■ WHAT YOU ARE ASKED TO DO: Reproduce the rows between the one containing "order: Charadriiformes" and the one containing "common name: Hjejle", inclusive, substituting "vernacular name" for "common name" and leaving everything else unchanged.

--- TASK INPUT ---

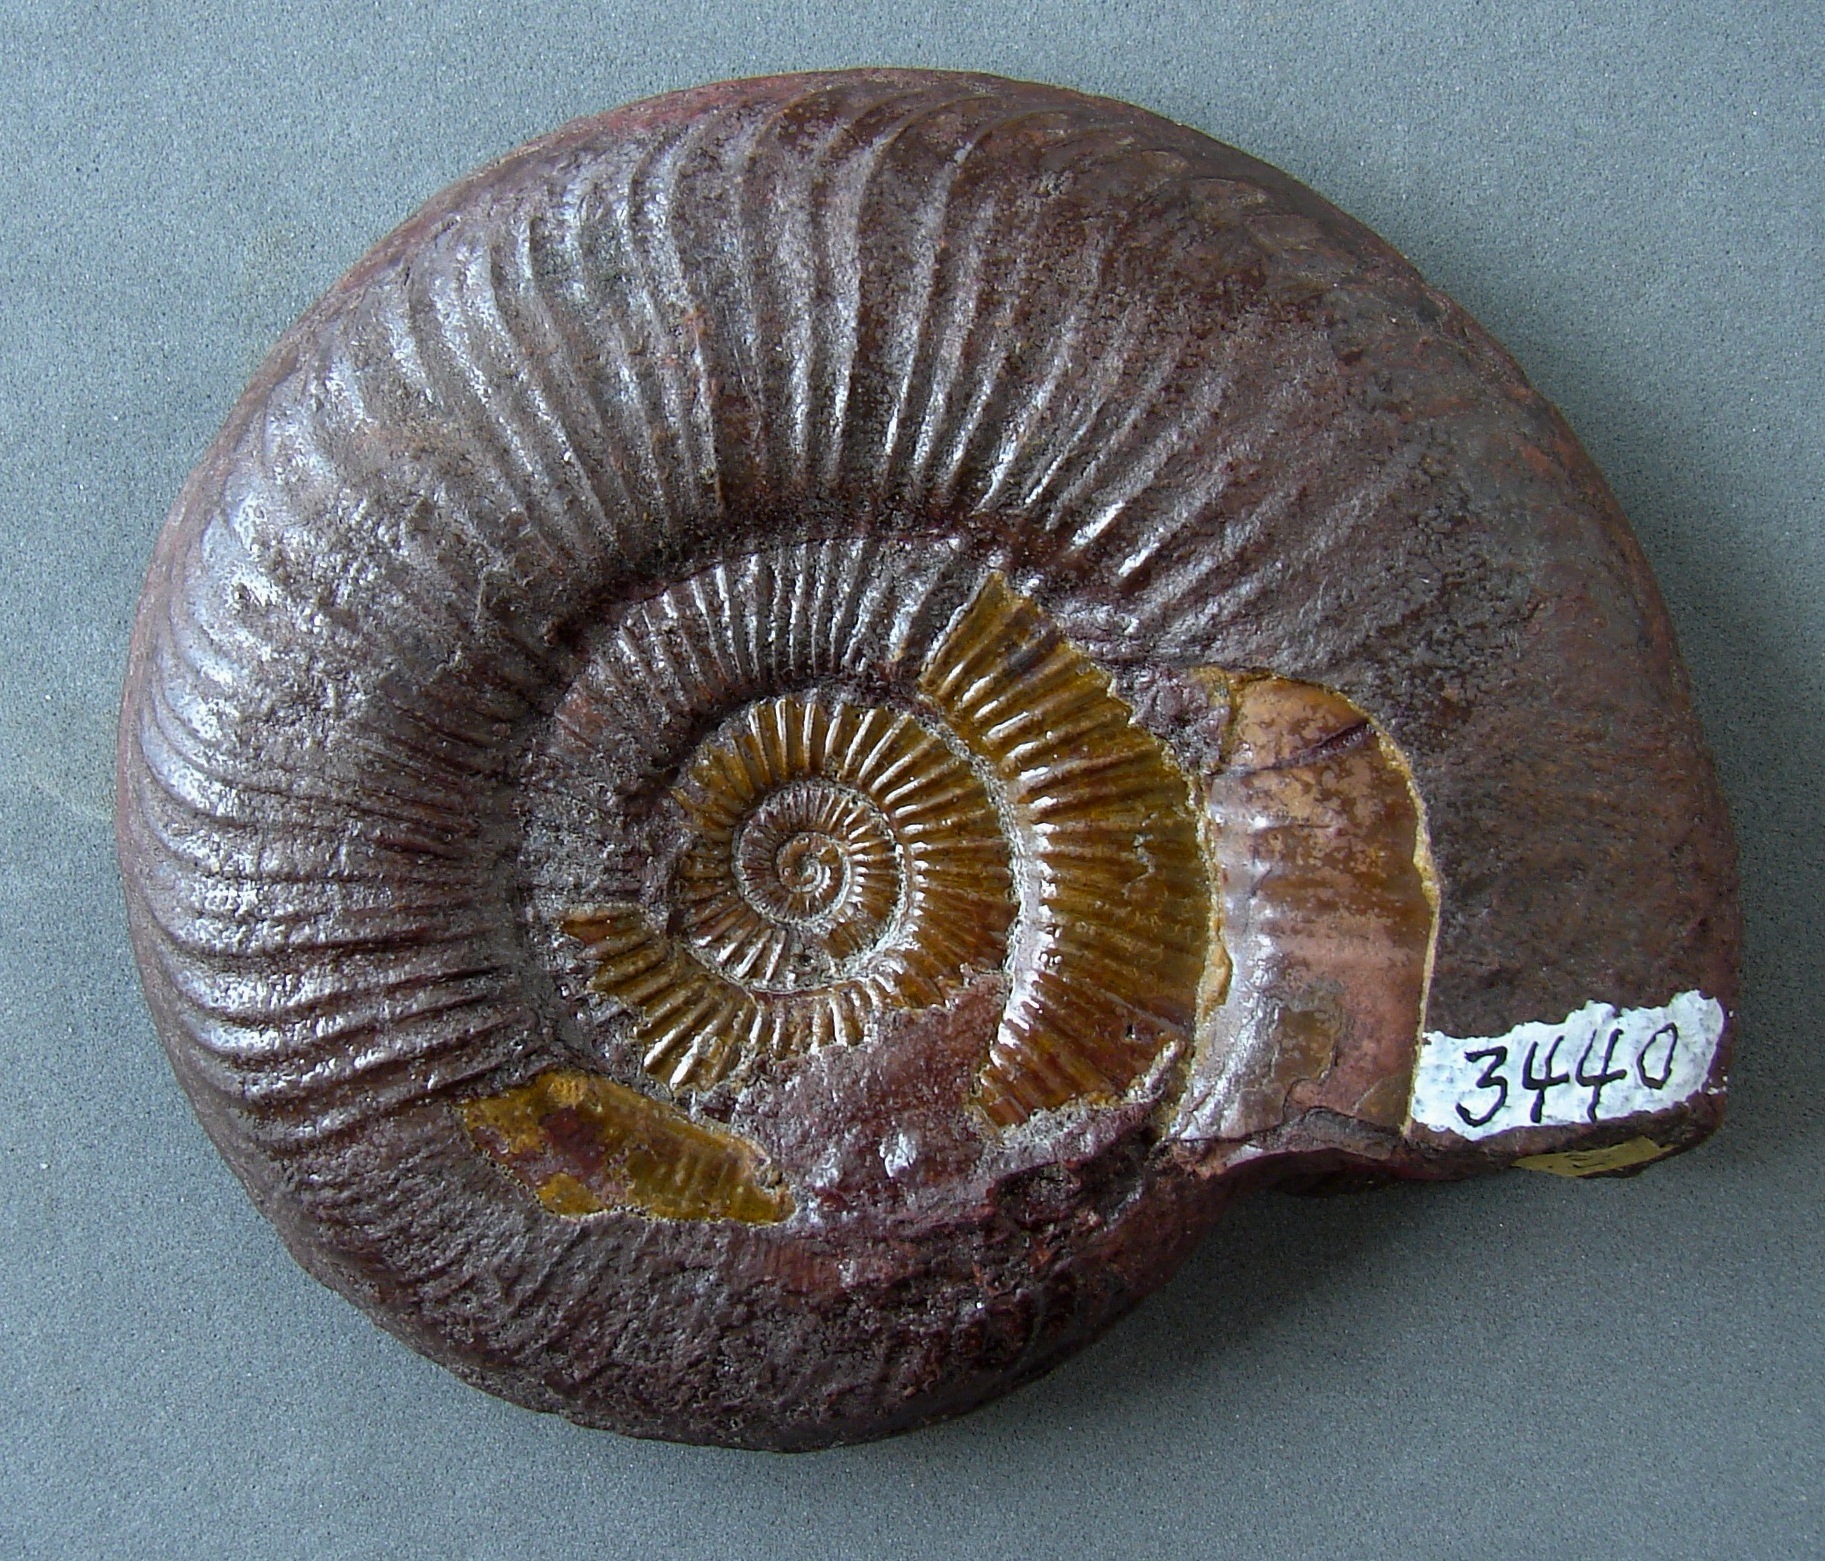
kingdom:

---
--- TASK INPUT ---

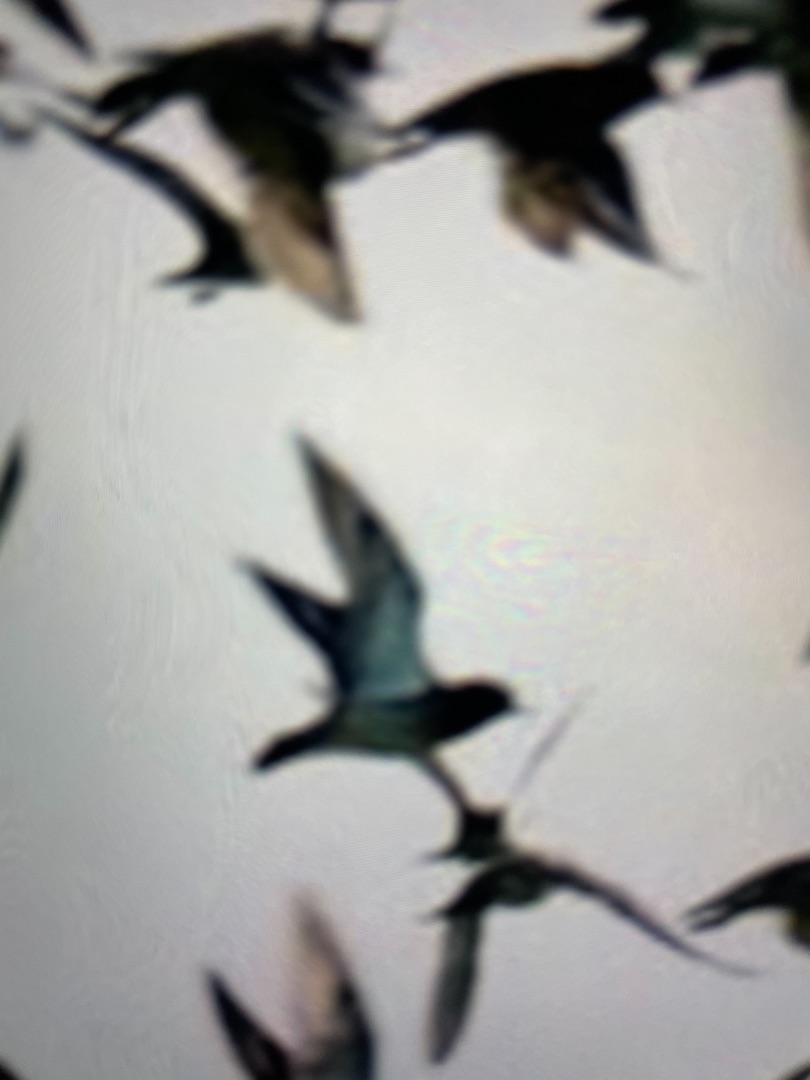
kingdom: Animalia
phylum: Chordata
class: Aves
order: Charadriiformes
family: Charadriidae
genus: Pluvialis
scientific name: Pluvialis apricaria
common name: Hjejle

---

■ FINISHED TASK:
order: Charadriiformes
family: Charadriidae
genus: Pluvialis
scientific name: Pluvialis apricaria
vernacular name: Hjejle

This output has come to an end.